POZNAŃ OPEN: Kaśnikowski o krok od niespodzianki


Maks Kaśnikowski mógł sprawić nie lada niespodziankę i awansować do drugiej rundy Poznań Open 2022. 18-latek stoczył blisko trzygodzinny, wyrównany bój z turniejową ósemką – Camillo Ugo Carabellim. Ostatecznie górą był Argentyńczyk, który triumfował 5:7, 6:4, 6:1.

Dla Maksa Kaśnikowskiego sam awans do turnieju głównego Poznań Open 2022 był sukcesem. Po drodze pokonał dwóch wyżej klasyfikowanych reprezentantów Niemiec, a w pierwszej rundzie na jego drodze stanęła turniejowa ósemka – Camillo Ugo Carabelli (155 ATP).

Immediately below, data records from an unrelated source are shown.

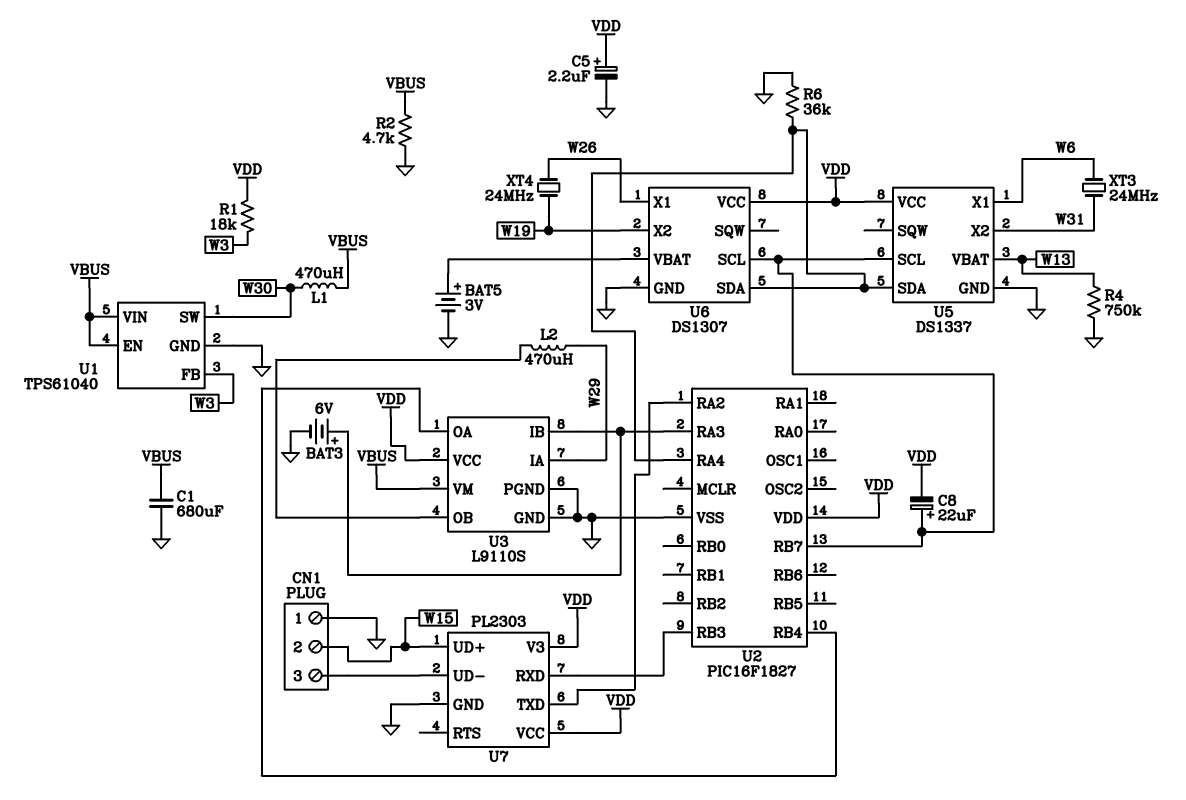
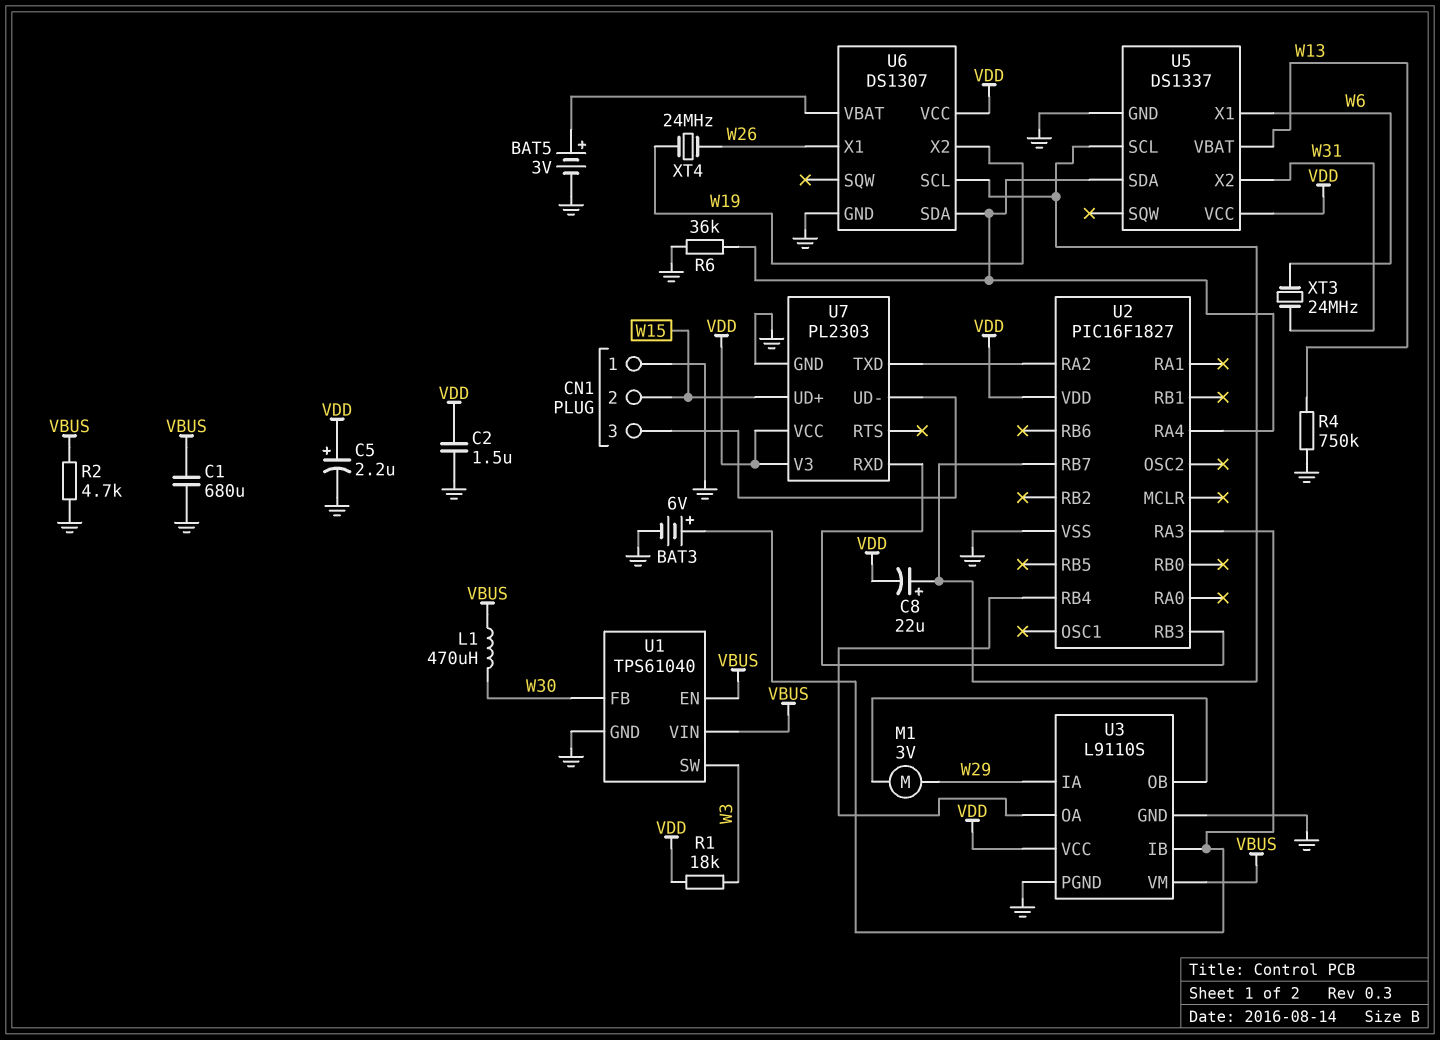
C2: none -> 1.5uF (GND, VDD)
L2: 470uH (U3/OB, W29) -> none
M1: none -> motor 3V (U3/OB, W29)
U1 pin FB: W3 -> W30
U1 pin SW: W30 -> W3

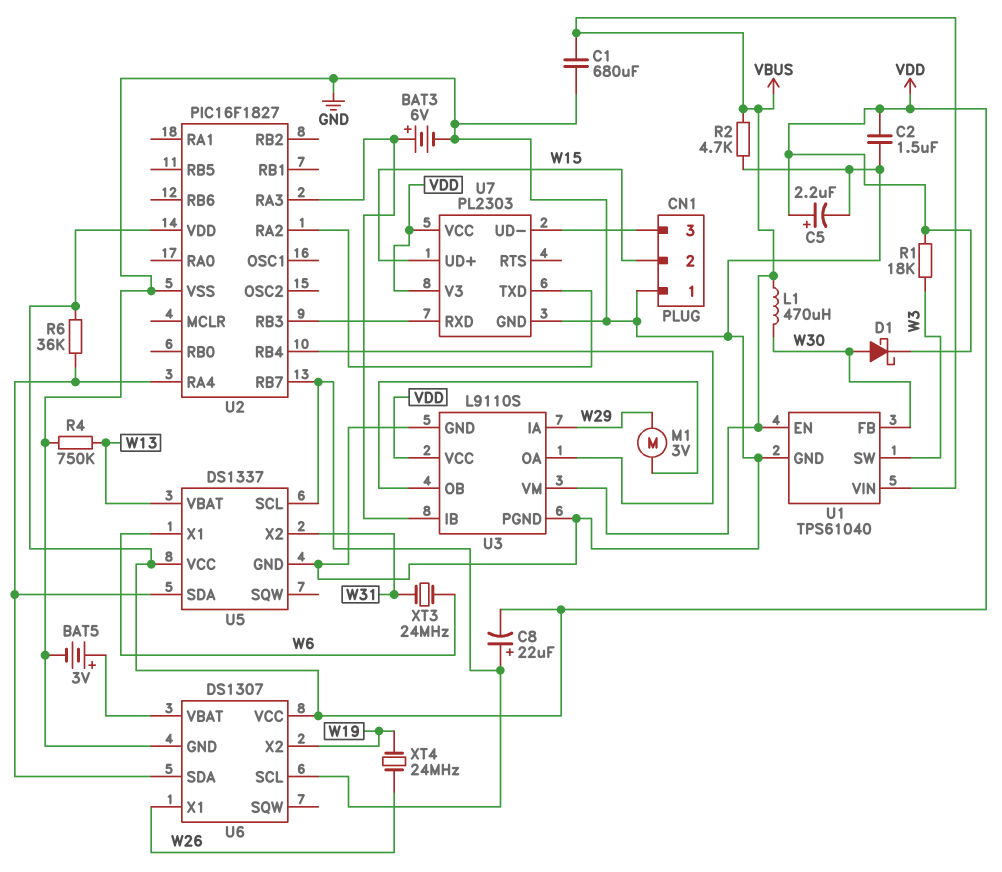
D1: none -> schottky (A W30, K VDD)
R6: 36k (GND, U2/RA4) -> 36k (U2/RA4, VDD)

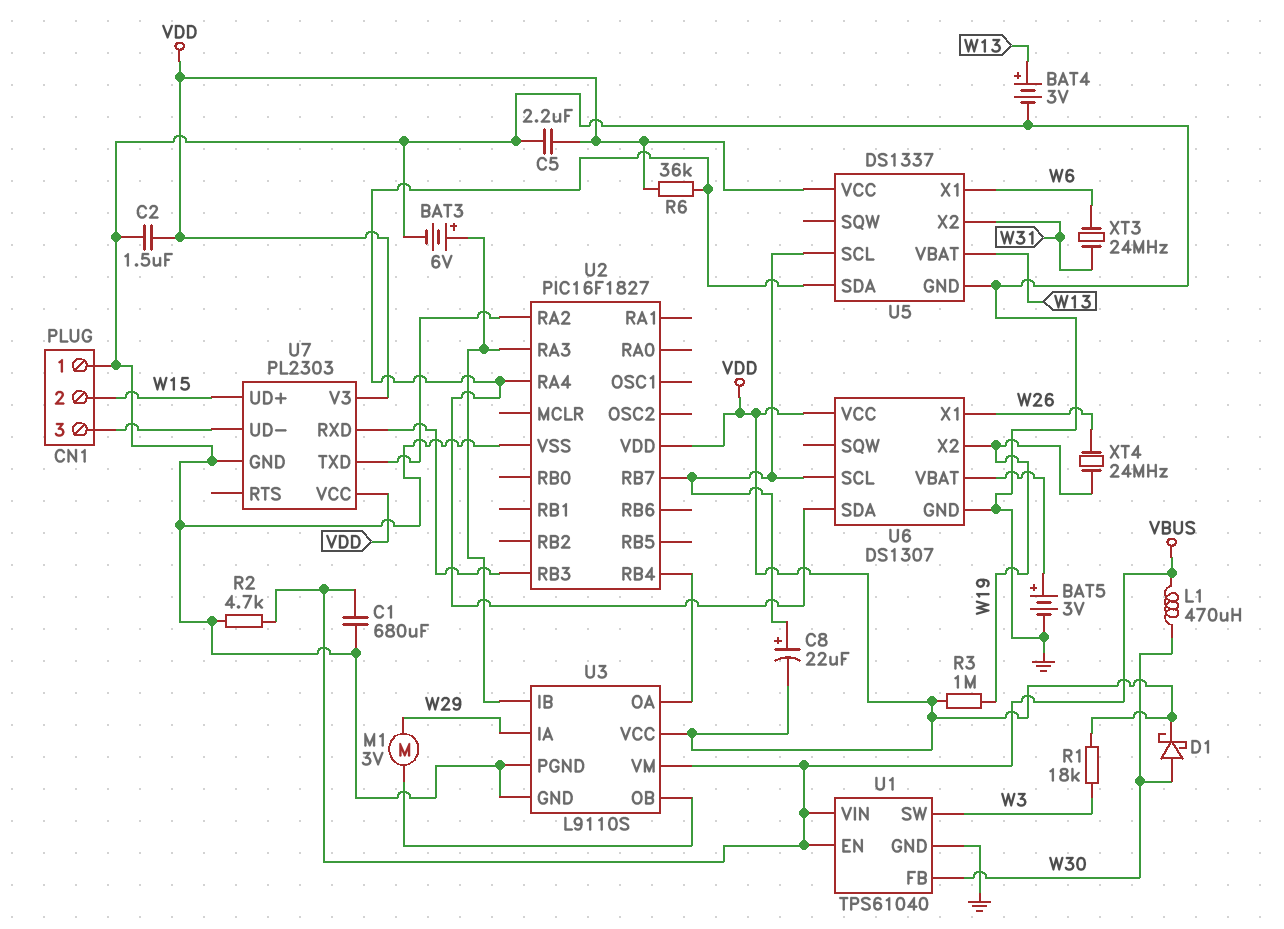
BAT4: none -> 3V (plus W13, minus GND)
C5: 2.2uF (plus VDD, minus GND) -> 2.2uF (GND, VDD)
R3: none -> 1M (VDD, W19)
R4: 750k (GND, W13) -> none

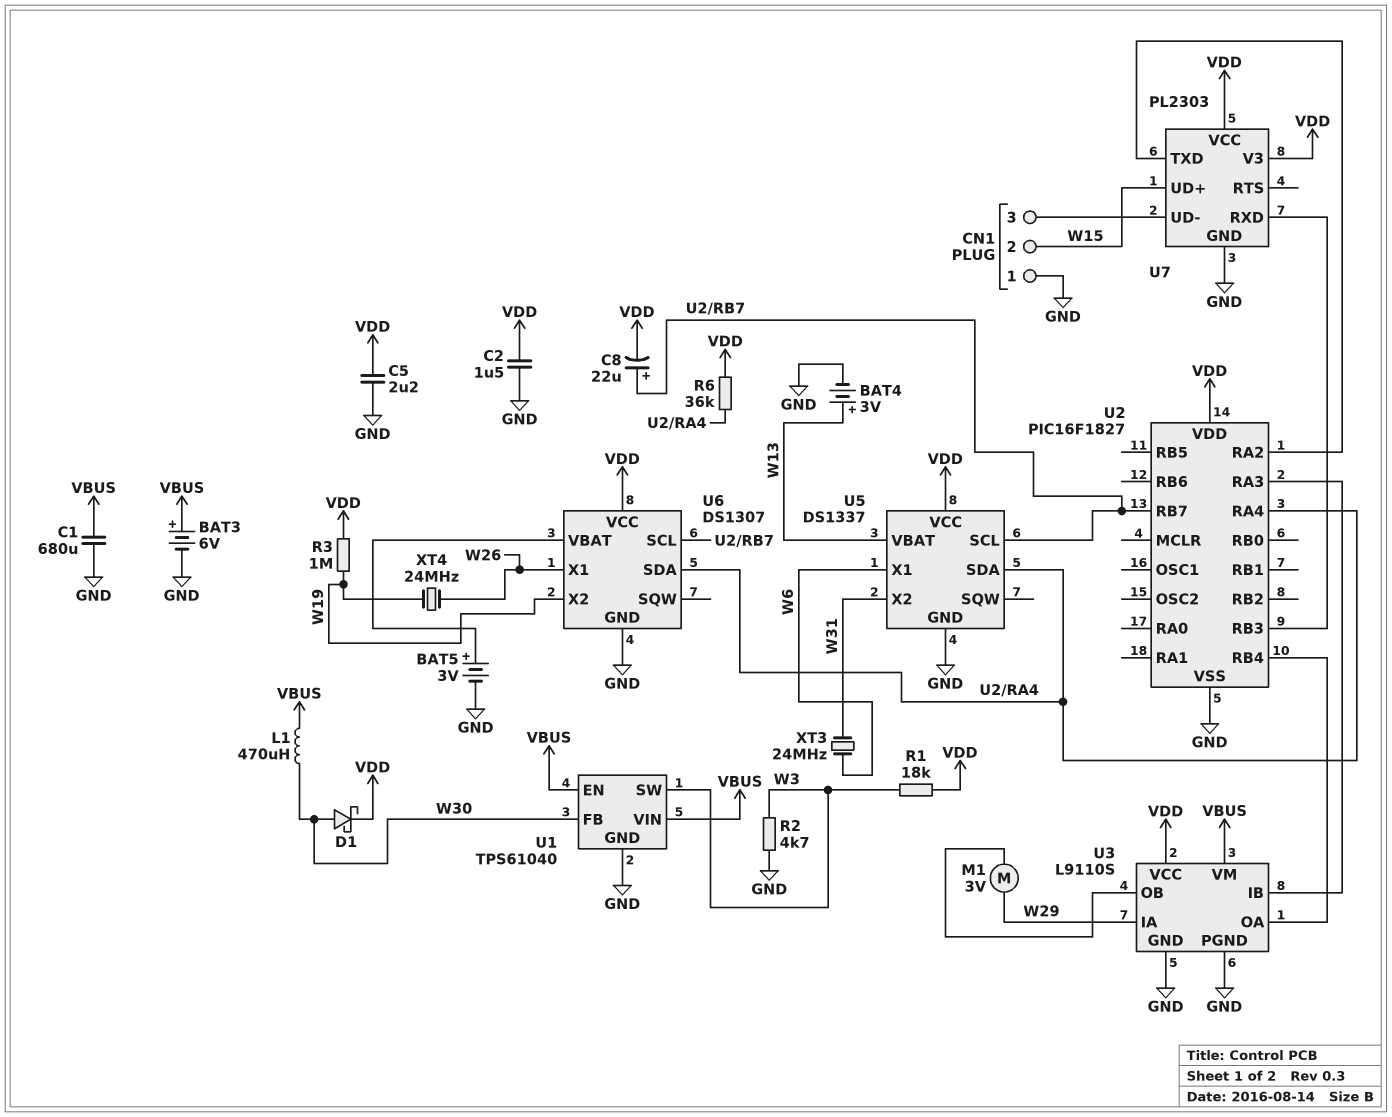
BAT3: 6V (plus U2/RA3, minus GND) -> 6V (plus VBUS, minus GND)
R2: 4.7k (GND, VBUS) -> 4.7k (GND, W3)

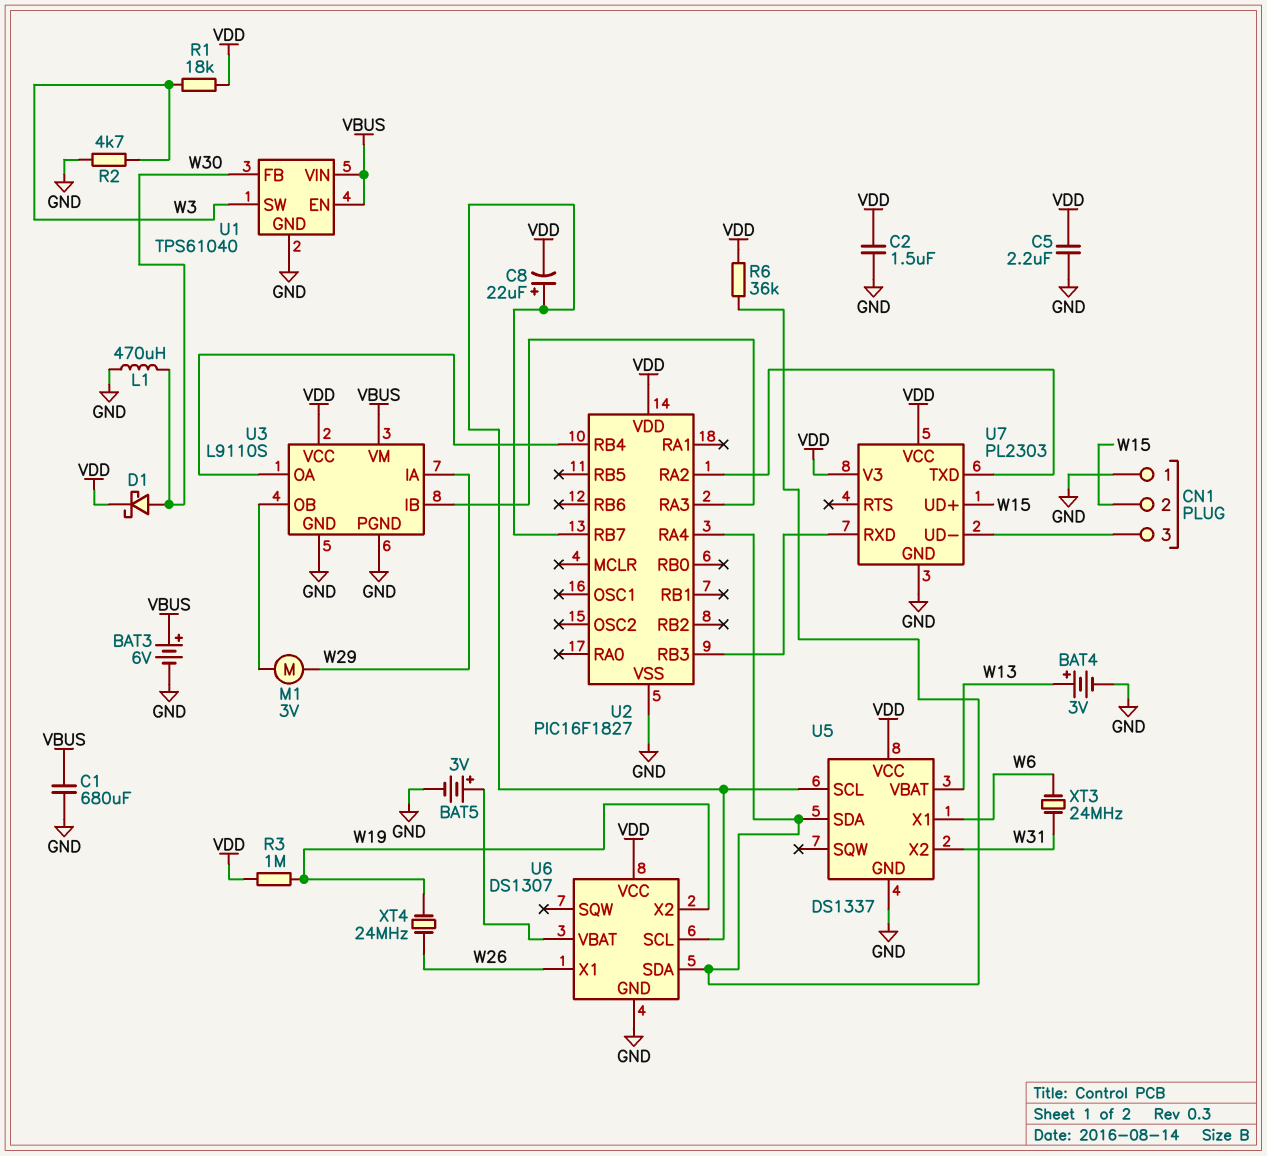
L1: 470uH (VBUS, W30) -> 470uH (GND, W30)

Argentyńczyk przyjechał do Poznania prosto z Paryża, gdzie w drugiej rundzie odpadł z Kanadyjczykiem Felixem Auger Aliassimem. Tam wielkim sukcesem zawodnika z Buenos Aires było pokonanie po pięciosetowym boju w pierwszej rundzie Roland Garros Aslana Karatseva.

18-letni Polak nie miał jednak zamiaru cieszyć się tylko z wygranych eliminacji i stworzył ze swoim bardziej doświadczonym rywalem show. Tenisistów dzieli 651 miejsc w rankingu ATP, ale na korcie nie było widać sportowej różnicy. Pierwsza partia trwała blisko godzinę, a kibice zobaczyli długie wymiany z głębi kortu. Minimalną przewagę w czwartym gemie uzyskał Kaśnikowski, który jako pierwszy przełamał swojego rywala. Argentyńczyk natychmiast jednak odrobił straty. Taka sama sytuacja miała miejsce także przy 5:3 dla Polaka. Kaśnikowski miał dwie piłki setowe, których nie wykorzystał. – Co się dzieje? Dlaczego w tym momencie? – krzyczał do siebie 18-latek, który w ten sposób motywował się do lepszej gry. To mu pomogło, bo po kilku minutach przełamał rywala i mógł zapisać na swoim koncie wygranego seta.